About fifteen years ago, I read the book Dakota by the poet Kathleen Norris and through her description, developed a love for places that are no place.
The image of a democracy of barrenness rings true when one turns on the TV and finds bland programs designed for the widest possible audiences, or when one drives a busy freeway, or walks through an airport parking garage (or a shopping mall), places that are no place, where you can’t tell by looking if you are in Tulsa or Tacoma, Minneapolis or Memphis.
—Kathleen Norris, “Dakota: A Spiritual Geography”
Anytime I can identify places that are no place, part of me gets excited—I found one, Kathleen!—and part of me is comforted by their mundane colorlessness. I commit the scene to memory: sterile hospital waiting rooms with their stacks of dingy, infected, outdated magazines. Laundromats that smell of chemicals designed to describe the feeling of cleanliness. Serpentine halls of airport terminals, never-ending, with swirly, stain-hiding carpets and overachieving stains that still show through.
There are also places intended to be temporary, at least for you, and I find them to be unsettling reminders of our own impermanence: hotel rooms with thin sheets and that one weird velvety blanket. The table/chair/bed contraption in the doctors office, covered by thin white paper just for you, just for your visit. College dormitories, noisy and largely there for your convenience, not comfort.
That is where I now find myself, a temporary place that is no place, and I’m trying to figure out whether or not this tiny little dorm room in Fairbanks, Alaska is home.
But what is home?
Is it the place where you live, or the place where you are from? When does a place start to become home, and when does it cease to be? Is home a place for you, your things, your present or your past?
Usually you can just tell what home feels like. It’s a warm fire and a cozy sweater, blanket on your lap and book in your hand. It’s the sound of your best friend’s laughter filling your dining room. It’s the safe, familiar place where you are unapologetically, uninhibitedly you.
I’ve yet to find that here, though I am trying. I like to take a book and my new wool blanket into the common room on Sunday mornings, cautiously enjoying the quiet and calm before the storm like a pilot that flies into a hurricane’s eye to gather data. That room is also where I sit at the large table to do my homework, where I sit on the couch and watch Habs games on my iPad, where my new friendships are born during study breaks and all-nighters alike. Being stuck alone in my austere room with the few items I brought feels like I’m a dog being crate trained, no matter how many tapestries I hang on the walls (currently: 6).
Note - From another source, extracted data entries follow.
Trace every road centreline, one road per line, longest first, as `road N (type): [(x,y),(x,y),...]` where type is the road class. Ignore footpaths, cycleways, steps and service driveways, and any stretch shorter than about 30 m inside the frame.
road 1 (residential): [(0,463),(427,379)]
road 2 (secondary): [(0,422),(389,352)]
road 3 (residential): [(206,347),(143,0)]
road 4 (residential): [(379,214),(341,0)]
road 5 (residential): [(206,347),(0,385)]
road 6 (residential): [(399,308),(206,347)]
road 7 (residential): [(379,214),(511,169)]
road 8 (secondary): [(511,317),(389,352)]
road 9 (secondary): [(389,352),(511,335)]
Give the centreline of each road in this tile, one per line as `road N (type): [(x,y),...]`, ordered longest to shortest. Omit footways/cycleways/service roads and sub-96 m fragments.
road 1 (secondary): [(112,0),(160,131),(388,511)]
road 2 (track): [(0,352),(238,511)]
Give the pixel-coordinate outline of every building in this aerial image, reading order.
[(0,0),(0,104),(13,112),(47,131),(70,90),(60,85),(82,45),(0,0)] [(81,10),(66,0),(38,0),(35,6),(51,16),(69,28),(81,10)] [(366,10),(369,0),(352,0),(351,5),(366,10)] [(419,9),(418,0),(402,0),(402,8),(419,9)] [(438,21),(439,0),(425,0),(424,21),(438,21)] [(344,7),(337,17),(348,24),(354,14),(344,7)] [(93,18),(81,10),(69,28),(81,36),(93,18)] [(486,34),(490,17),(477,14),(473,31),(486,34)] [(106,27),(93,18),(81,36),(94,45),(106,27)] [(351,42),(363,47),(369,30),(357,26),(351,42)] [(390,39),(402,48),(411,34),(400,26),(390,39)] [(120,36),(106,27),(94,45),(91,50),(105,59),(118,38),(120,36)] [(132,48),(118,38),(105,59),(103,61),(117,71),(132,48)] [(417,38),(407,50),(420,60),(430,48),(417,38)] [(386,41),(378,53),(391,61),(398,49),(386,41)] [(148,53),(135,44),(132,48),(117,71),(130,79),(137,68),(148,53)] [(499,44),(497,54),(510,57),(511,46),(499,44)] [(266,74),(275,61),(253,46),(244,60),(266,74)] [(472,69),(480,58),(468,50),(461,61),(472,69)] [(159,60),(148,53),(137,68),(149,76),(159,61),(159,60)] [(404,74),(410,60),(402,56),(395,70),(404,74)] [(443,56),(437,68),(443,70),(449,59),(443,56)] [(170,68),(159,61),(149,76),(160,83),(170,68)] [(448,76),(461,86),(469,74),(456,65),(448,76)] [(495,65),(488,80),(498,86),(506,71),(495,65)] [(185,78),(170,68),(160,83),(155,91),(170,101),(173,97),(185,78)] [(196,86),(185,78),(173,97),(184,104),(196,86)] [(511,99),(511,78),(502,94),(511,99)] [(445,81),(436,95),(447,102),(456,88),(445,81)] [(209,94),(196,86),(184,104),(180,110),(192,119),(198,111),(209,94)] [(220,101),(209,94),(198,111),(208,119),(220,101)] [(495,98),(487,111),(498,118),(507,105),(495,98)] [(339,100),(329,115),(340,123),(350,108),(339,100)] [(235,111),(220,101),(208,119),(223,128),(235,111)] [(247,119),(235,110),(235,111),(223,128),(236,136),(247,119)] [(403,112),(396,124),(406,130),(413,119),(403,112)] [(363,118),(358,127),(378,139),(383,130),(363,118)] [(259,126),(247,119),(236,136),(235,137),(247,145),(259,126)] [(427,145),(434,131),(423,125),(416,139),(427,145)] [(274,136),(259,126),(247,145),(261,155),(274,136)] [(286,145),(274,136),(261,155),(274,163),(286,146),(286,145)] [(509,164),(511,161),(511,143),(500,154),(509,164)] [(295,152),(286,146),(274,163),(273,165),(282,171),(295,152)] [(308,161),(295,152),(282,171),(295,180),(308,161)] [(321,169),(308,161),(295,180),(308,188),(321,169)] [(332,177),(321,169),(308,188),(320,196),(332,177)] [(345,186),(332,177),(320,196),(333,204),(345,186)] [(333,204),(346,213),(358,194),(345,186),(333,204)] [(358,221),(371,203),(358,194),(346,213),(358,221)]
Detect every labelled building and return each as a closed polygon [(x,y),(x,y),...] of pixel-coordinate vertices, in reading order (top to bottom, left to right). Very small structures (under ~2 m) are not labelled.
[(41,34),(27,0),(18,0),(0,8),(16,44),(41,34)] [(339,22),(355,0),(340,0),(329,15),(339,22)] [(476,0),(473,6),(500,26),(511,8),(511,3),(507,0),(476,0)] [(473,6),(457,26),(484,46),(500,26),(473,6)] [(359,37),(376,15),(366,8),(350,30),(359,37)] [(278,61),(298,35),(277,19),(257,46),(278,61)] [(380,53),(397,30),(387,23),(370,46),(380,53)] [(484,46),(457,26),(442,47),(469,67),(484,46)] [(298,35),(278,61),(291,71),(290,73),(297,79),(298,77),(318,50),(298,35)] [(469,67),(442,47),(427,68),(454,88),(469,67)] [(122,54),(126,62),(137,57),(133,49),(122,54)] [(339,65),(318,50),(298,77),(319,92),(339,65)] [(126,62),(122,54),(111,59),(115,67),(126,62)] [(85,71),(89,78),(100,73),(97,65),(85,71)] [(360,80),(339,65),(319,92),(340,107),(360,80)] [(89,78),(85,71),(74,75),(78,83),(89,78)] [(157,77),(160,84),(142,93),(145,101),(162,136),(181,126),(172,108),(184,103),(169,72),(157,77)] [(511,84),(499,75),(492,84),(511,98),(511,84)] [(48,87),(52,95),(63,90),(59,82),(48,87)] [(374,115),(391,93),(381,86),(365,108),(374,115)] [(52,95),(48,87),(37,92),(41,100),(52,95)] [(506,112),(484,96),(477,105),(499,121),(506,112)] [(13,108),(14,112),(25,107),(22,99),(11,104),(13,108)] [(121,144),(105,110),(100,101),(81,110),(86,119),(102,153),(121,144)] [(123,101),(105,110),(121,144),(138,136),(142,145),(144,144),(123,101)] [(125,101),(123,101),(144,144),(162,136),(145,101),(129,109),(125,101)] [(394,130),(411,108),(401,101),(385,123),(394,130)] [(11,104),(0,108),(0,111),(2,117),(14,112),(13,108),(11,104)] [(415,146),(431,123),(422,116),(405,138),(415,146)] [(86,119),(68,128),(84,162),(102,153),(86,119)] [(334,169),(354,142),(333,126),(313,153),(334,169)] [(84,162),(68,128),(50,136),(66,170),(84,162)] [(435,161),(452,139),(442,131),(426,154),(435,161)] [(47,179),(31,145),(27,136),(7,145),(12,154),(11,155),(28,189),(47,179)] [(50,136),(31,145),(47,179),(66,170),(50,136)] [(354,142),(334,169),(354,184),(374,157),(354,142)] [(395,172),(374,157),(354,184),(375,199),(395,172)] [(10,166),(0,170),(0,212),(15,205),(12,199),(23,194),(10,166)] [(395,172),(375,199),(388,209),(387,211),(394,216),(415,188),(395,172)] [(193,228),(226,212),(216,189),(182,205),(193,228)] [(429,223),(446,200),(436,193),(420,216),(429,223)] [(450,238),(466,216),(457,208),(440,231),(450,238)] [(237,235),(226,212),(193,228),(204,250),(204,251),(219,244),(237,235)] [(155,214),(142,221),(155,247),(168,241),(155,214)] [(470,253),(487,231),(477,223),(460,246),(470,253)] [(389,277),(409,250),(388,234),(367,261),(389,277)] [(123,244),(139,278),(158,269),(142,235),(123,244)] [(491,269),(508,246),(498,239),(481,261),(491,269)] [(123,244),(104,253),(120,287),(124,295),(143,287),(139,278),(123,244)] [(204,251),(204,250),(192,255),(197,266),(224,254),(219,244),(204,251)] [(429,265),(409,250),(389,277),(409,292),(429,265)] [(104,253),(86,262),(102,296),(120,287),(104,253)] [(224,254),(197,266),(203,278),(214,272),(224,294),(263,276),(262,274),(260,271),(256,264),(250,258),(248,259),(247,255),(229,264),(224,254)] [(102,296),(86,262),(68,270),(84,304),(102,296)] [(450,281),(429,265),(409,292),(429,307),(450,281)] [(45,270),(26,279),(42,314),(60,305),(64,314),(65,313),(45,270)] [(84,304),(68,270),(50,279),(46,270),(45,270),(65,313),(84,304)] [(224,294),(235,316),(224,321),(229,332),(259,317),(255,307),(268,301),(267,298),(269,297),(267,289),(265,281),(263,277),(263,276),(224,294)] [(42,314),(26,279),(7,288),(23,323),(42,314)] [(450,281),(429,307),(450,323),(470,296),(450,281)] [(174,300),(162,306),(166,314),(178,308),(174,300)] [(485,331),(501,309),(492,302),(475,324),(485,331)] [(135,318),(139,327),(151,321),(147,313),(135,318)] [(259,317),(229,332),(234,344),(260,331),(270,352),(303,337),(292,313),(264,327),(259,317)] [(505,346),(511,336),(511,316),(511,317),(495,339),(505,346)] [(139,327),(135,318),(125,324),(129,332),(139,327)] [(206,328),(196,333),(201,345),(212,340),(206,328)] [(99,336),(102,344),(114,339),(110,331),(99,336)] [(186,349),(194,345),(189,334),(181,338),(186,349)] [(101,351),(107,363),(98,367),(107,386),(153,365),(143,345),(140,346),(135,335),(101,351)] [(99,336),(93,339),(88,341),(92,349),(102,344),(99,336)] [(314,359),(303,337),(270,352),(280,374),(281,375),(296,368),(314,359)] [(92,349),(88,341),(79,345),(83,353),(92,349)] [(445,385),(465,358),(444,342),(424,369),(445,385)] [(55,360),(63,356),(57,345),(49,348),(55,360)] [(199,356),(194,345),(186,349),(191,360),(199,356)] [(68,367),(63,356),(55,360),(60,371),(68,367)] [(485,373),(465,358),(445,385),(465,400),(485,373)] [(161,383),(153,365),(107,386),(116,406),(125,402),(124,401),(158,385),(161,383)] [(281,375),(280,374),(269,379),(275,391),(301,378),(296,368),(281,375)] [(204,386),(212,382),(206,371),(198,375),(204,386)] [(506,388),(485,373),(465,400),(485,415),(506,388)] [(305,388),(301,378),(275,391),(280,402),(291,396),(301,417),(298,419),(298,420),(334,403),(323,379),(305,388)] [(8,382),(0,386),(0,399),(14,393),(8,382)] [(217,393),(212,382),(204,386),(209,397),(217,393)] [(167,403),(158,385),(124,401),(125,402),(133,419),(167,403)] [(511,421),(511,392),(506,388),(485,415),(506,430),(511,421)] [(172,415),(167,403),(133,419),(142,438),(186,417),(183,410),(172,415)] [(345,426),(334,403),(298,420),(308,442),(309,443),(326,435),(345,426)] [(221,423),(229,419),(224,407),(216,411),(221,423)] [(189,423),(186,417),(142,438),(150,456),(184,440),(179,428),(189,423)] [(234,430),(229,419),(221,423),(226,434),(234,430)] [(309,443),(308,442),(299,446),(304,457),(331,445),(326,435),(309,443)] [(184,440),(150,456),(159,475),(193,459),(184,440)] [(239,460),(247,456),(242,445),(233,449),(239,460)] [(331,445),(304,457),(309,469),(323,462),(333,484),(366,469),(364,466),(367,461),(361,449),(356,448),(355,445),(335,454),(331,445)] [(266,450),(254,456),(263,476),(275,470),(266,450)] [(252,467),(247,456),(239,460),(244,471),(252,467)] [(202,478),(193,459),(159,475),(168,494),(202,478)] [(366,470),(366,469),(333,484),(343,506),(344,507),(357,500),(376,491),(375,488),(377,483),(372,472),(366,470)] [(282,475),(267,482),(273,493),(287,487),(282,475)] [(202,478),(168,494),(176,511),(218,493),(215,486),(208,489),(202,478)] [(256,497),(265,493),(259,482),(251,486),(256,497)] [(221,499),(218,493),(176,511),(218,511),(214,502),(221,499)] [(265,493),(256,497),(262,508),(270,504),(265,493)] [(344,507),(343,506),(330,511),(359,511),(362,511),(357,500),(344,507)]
Most of my possessions are at my dad’s house in California, haphazardly packed into cardboard boxes I didn’t even bother to label. I don’t live there and I never have; if it didn’t have my dad’s cars in the garage and my dog running in the yard, it would be just another place that is no place, a suburban ranch-style house that could be any cul-de-sac in any town, anywhere on the West Coast.
Most of my recent memories are of San Francisco, which was home for so long that it’s hard not to think of anything before that as my personal ancient history. San Jose is, Lawrence is, Campbell is. They are all places of my past that I will carry with me wherever I go, neatly organized, labeled and boxed up, ready to unpack in my new home—wherever that is.
It’s been a long time since I’ve done this, since I made a home in a new place, and it’s also something I’ve never really done on my own. I’m going to be here for at least two more years (more if I stay and pursue a PhD and yes I will make people call me Doctor), but the temporary and transitional nature of my current surroundings makes me a little bit afraid to unload those boxes, unpack them, and make this place my home.